Yatta. Here the women are generally older, re-starting their lives after being thrown off their land by settlers and army
Finally I said that they will know that peace and justice have come when men do a lot of the cooking and raising of families. This raised the roof! As a Western eccentric I can get away with saying things like this, but I’ve also been privileged to be part of an historic change in gender balances in the West, even though it has at times been hard, and men like me, only 25 years ago, were still branded as failures and wimps.
Tomorrow I go with Ibrahim Afaneh to Yatta, south of Hebron, to witness the women’s empowerment course there. Yatta is an area where there are many illegal land-appropriations by Israeli settlers, and Palestinians there feel ignored and marginalised, out of the world’s sight. The area has many Bedouin, who sit at the very bottom of the apartheid pile in this segmented land. Many of their villages are unrecognised and deemed illegal, especially when they stand in the way of Israeli expansion.
This afternoon, having only just arrived back in Bethlehem, I went around town buying pots, pans, utensils, a lamp and other bits for the apartment where I am staying. I had done this two years ago too, but they are all gone – dispersed no doubt around the building or down some community black hole. This is one of the challenges of operating in Palestine – it’s a high-level chaos zone, and if you like order, you’ve got problems. It’s partially to do with Arabic cultural elasticism, to put it politely, and partially to do with living under occupation. Conflict has thrown Palestinians into a mindset of perpetual firefighting, living quite spontaneously without plans, systems and rules. So, when someone walked into my apartment while it was empty, seeing something useful, they ‘just borrowed’ it – and perhaps someone else just borrowed it from them, and off it went and was put, no doubt, to good use somewhere else. I hope the kit that I have just bought stays in the apartment in future. I’m going to get a Bedouin rug too – make the place more comfortable.

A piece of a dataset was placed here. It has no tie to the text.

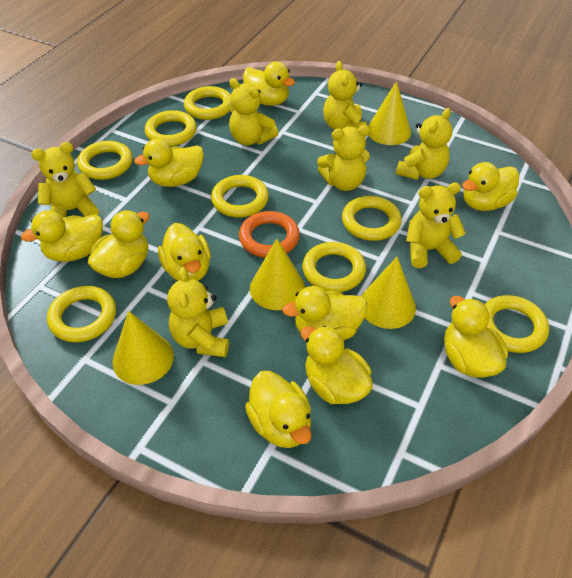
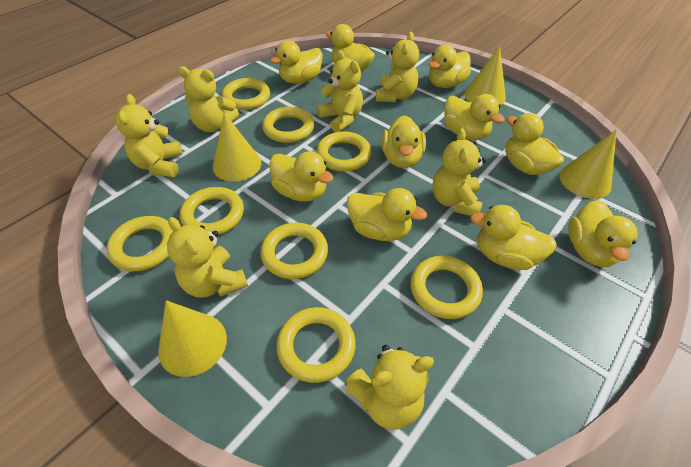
orange ring: 1 -> 0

Later I had another challenge. Arriving back home tired, it took me fifteen minutes to realise that the reason the kettle wouldn’t work was that the electric trip-switch had killed the power. Then, later, with cuppa in hand, I fired up my computer to start uploading my blog entry and found the internet router downstairs was dysfunctional too. Of course, predictably I had no key to access the router. Another exercise in existential flexibility. Hopefully I can do the uploading tomorrow morning before heading off to Yatta.
Trainee women’s empowerment teacher, Sana
We have internet apartheid here. Israel has hot fibre optics linking it with the West. But Palestinian internet goes by slower microwave transmission to Jordan – the Israelis won’t permit fibre optics or anything more than 3G mobile connectivity – then down to Dubai, where a big fibre-optic ‘pipe’ leads through Saudi Arabia to Egypt, under the Mediterranean and into Europe. Actually, it later passes just 2km from my home in Cornwall before heading out over the Atlantic to America. When President Mubarak, in his last days, shut down the Egyptian internet, you can bet there were high-level phone calls from Riyadh, Brussels and Washington DC instructing him not to shut down that pipe. Had he done so, the world could have pitched into another serious financial crisis. The Palestinians would probably have survived it better than most – survival is one of their acquired skills.